En Belgique, il n’existe pas d’étude de ce type de scénario catastrophe, mais sur la base des chiffres néerlandais, une pandémie aussi grave causerait un préjudice économique de 3 à 6 milliards d’euros. C’est beaucoup, mais nous devrions être capables de l’encaisser, tout comme l’économie néerlandaise.

La crise du coronavirus n’entraîne pas de réduction permanente de la capacité de production. Aucune entreprise ou machine n’a été détruite. Les décès ne concernent pas tant les personnes en âge de travailler que les personnes âgées. Le système financier reste également intact. Cela permet un démarrage rapide de l’économie. Plus les personnes, les marchés et les entreprises sont flexibles, moins il y a de dégâts et plus la reprise sera rapide », déclare Van Bergeijk. « Nous avons vu que les catastrophes naturelles peuvent inciter à augmenter la productivité. »

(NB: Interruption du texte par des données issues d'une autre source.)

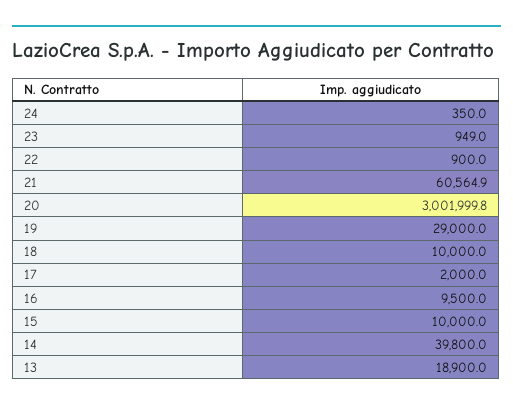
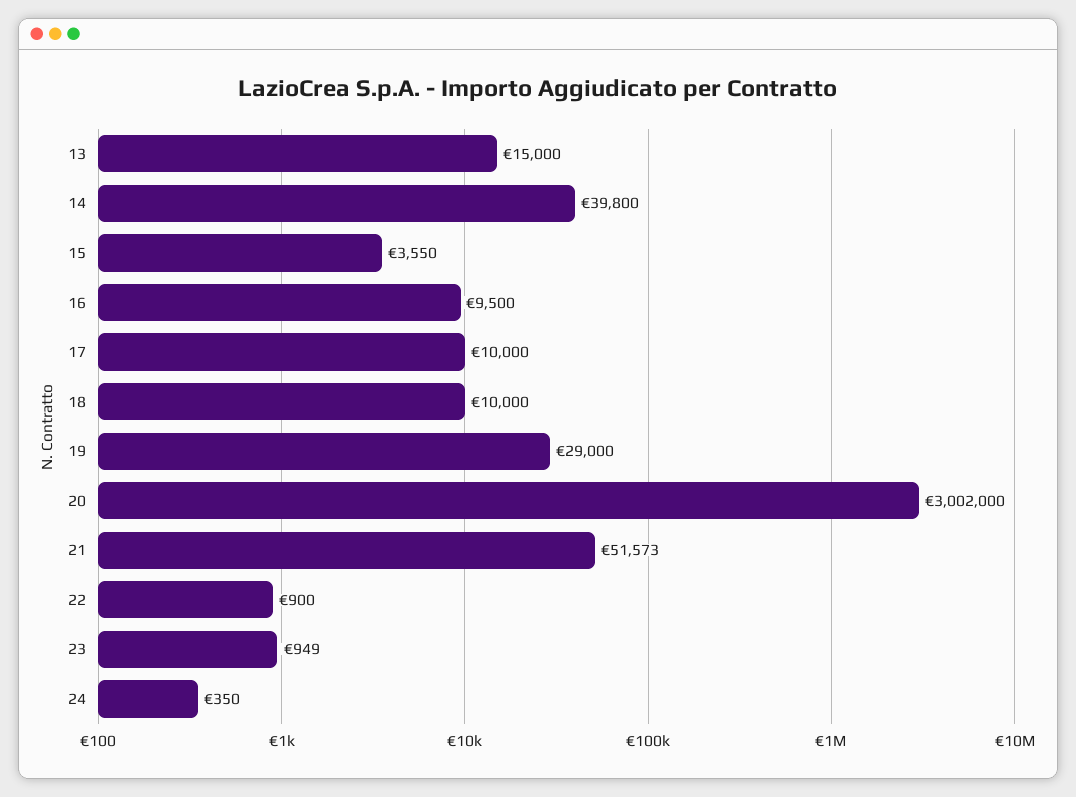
  {
    "24": 350,
    "23": 949,
    "22": 900,
-   "21": 60564.9,
+   "21": 51573,
    "20": 3001999.8,
    "19": 29000,
    "18": 10000,
-   "17": 2000,
+   "17": 10000,
    "16": 9500,
-   "15": 10000,
+   "15": 3550,
    "14": 39800,
-   "13": 18900
+   "13": 15000
  }

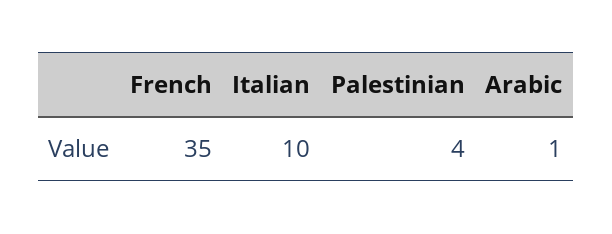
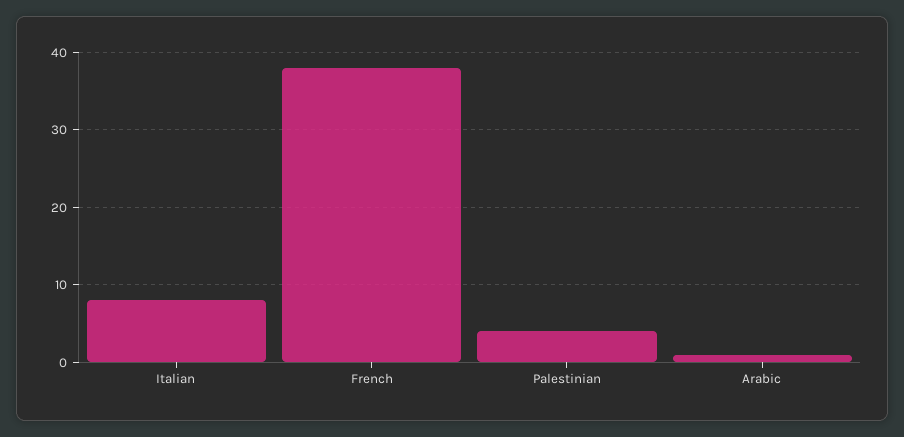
  {
-   "French": 35,
+   "French": 38,
-   "Italian": 10,
+   "Italian": 8,
    "Palestinian": 4,
    "Arabic": 1
  }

Bien que, selon des économistes tels que Van Bergeijk, la pandémie du coronavirus n’aura pas d’impact majeur sur notre économie, elle pourrait conduire à une crise grave. Si la panique s’installe, que les marchés boursiers s’effondrent et que les gens commencent à accumuler, cela peut causer de très graves dommages à l’économie. Si la confiance des consommateurs continue de s’effondrer, nous pourrions être plongés dans une crise financière. Mais en tant que société, nous pouvons supporter les coûts d’une pandémie. Il n’y a que les dommages économiques causés par la panique qui ne peuvent être prédits ».